- _Reading text_
----

Monday, December 16, 2013

Would Love

I would love the time to sit down and learn coding skills sufficient to write an algorithm to cross check the current internet with the backed up internet at google and optimize cpu usage to scan and update only those bits of information that have changed.

I wouldn't mind a few days to solemnly pontificate in the moss surrounded by the run-off myst of a chilled lake. That process is slow and potentially indulgent so you've got to really give it the time. I would love that time.

I would love the time to build my own brick garage, and then the time to learn how to build a brick garage. Flashbacks to the years spent within its walls, tinkering. Time to Tinker.

I would love to log the years finally traveling that immense distance, the great divide of a passport page. Hours lost to hands being  clasped with love and staring fearlessly into each other's futures before a peak's plummet. Time to learn the differences in smells between Scotland's summer grasses.

Time to recognize a defeat on the backdrop of fate in full color. Time to finally come-to out of the mysterious stupor that my brain hasn't stopped living in since toddlerhood. Time to learn how to always make it vivid.

Time to read up on all the dinosaurs and learn astrophysics too. Skydive beside anocean cliff and scuba dive into a lava tube. Reading every book I've hollowly enslaved on my shelves over the semesters, that time, I could not help but love.

It seems to be the slow things, that call out to be wished at and not charged at, and thus they get moved to the back, behind all the urgencies of the now. Time will have to be made, I would love that time. And when I get it, I do. I also don't mind how much I love my time with you.

Friday, March 22, 2013

My Mother's Son

"I can't... It's too much." -Linda Corwin (Mattier/ Minto), My Mother



Today marks the 4th anniversary of my mother's death. With the weight put on today, by those she touched, I feel obligated to say something. But more importantly, I want to say something.

Every year, perhaps every week, since her passing I've rehashed what it means to me and tried diligently to glean some golden nugget of philosophy from the emotional catastrophe of losing my mom. I've found plenty. But still, every time I revisit the impact of her leaving, I find something new.

----

- _Requirement 1_
Answer these from the blog text:
(a) What does the writer want to build in the post titled "Would Love"?
(b) Which anniversary does the post dated Friday, March 22, 2013 mark?
(c) Whose summer grasses does the writer want time to learn the smells of?
- _Requirement 2_
Set down the blog text verbatim from "Time to read" up to and including "time with you.".
The material that comes next is separate from the blog text.

- _Data provided_
----

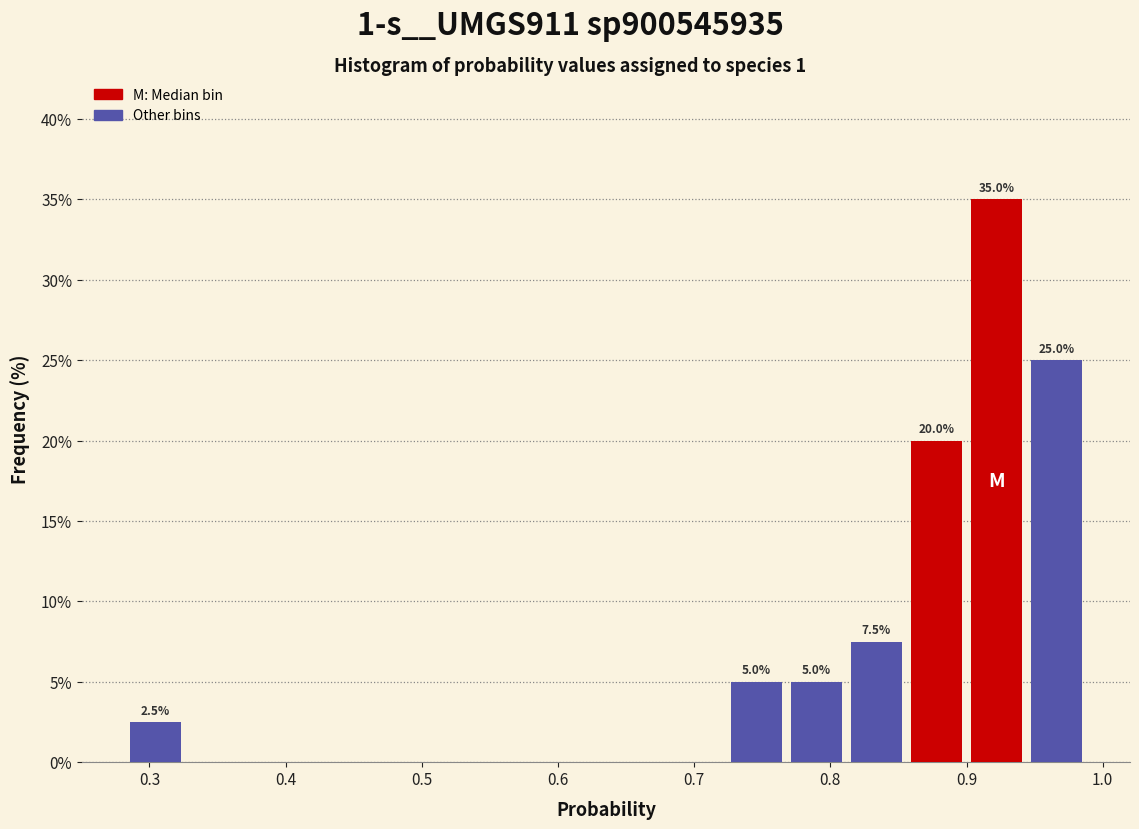

Which range on the x-axis has the tallest bar?

0.90 to 0.94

----

- _Final answer 1_
(a) A brick garage.
(b) The 4th anniversary of the writer's mother's death.
(c) Scotland's.

- _Final answer 2_
Time to read up on all the dinosaurs and learn astrophysics too. Skydive beside anocean cliff and scuba dive into a lava tube. Reading every book I've hollowly enslaved on my shelves over the semesters, that time, I could not help but love.

It seems to be the slow things, that call out to be wished at and not charged at, and thus they get moved to the back, behind all the urgencies of the now. Time will have to be made, I would love that time. And when I get it, I do. I also don't mind how much I love my time with you.